7 Responses to “Not Everyone Saw the Recession Coming”

  1. Major_Freedom says:

    As Krugman taught us, if a Keynesian makes a prediction error, it didn’t come from any Keynesian model, but rather the individual’s own beliefs.

  2. Cosmo Kramer says:

    As Mark Thornton has noted……. Austrian economics gives us the tools to see the distortions and basis for economic downturns, but does not give us the tools for timing.

    When Schiff begins warning us…… stay invested… wait a few years-ish, then begin rolling into investments that are recession friendly. Being a perma-bull/bear in any sector is a guaranteed failure.

  3. joe says:

    Schiff got it wrong too. He predicted a dollar collapse in 2008-2009 and the dollar got stronger. Wall Street Journal did an article detailing the millions his clients lost by following his advice.

    Getting it wrong while doing PR for the GOP is a bit different than losing millions.

    Right Forecast by Schiff, Wrong Plan? – WSJ.com
    http://online.wsj.com/article/SB123327685671031439.html

    • Cosmo Kramer says:

      That is just pathetic anti-Schiff BS. You should know better.

      How much money have you lost if you bought a stock at $50, and it goes to 100 and then back to 50?

      How about if it goes to 100 and down to 25?

      How about down to 25 and then 100?

      In all three cases: ZERO.

      huh? why? how?
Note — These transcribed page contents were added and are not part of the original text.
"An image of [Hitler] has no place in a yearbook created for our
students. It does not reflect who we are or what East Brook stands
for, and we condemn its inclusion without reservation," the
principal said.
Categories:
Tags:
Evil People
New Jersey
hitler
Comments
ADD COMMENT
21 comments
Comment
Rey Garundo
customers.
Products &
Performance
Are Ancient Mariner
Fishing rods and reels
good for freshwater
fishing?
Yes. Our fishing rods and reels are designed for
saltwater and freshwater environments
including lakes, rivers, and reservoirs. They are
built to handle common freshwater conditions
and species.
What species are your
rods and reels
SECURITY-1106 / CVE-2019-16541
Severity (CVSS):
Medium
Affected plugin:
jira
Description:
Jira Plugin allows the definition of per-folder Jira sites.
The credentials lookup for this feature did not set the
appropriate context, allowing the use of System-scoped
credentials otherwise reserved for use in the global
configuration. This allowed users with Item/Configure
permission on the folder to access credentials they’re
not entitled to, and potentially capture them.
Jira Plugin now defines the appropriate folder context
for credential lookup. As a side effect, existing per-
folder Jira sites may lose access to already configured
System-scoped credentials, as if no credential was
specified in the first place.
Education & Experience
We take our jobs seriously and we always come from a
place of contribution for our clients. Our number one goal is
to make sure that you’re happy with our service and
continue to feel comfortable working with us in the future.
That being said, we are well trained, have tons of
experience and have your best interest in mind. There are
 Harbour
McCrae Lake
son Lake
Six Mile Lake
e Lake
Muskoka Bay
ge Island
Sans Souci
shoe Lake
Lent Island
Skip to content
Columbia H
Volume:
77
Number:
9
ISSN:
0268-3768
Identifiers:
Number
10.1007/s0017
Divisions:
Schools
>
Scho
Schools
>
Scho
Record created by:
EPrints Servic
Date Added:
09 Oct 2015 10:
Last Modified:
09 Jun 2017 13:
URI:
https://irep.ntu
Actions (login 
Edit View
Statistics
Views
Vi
The same reason why I was down in my TBF…… before waiting and selling for a 10 percent gain.

      The pathetic anti-Schiff attacks focus on looking at peak stock prices, and using the absolute bottom as the point to determine “how much they lost”.

      Right…….
      -so everyone bought at the top and everyone sold at the bottom?
      -Schiff told everyone to buy at the top and sell at the bottom?

      Or did Schiff make it known that the crash he predicted would bring about BUYING OPPORTUNITIES?

      In fact Schiff said such a thing explicitly.

      So what is the moral of this story?

      COST BASIS matters. Timing of purchases and sales MATTERS. These pathetic anti-Schiff attacks don’t account for this.

      ****There are legitimate criticisms of Schiff and EuroPac portfolios, yours isn’t one of them.****

      http://www.creditwritedowns.com/2009/01/wall-street-journal-right-forecast-by-schiff-wrong-plan.html

      That WSJ report was penned at the height of the crisis and bottoms of the stock prices….. gee golly, I wonder if stock prices AND HENCE PORTFOLIOS are doing any better now? People need to do their own research and time their investments appropriately. Anyone that liquidates a portfolio simply because it got clobbered needs to reconsider investing altogether. A legitimate criticism might be portfolio performance VERSUS other portfolios at other funds, S&P, etc.

    • Jim PM says:

      The Schiff haters are hilarious.

      • Mule Rider says:

        And the biggest clown of the bunch is Mike Norman.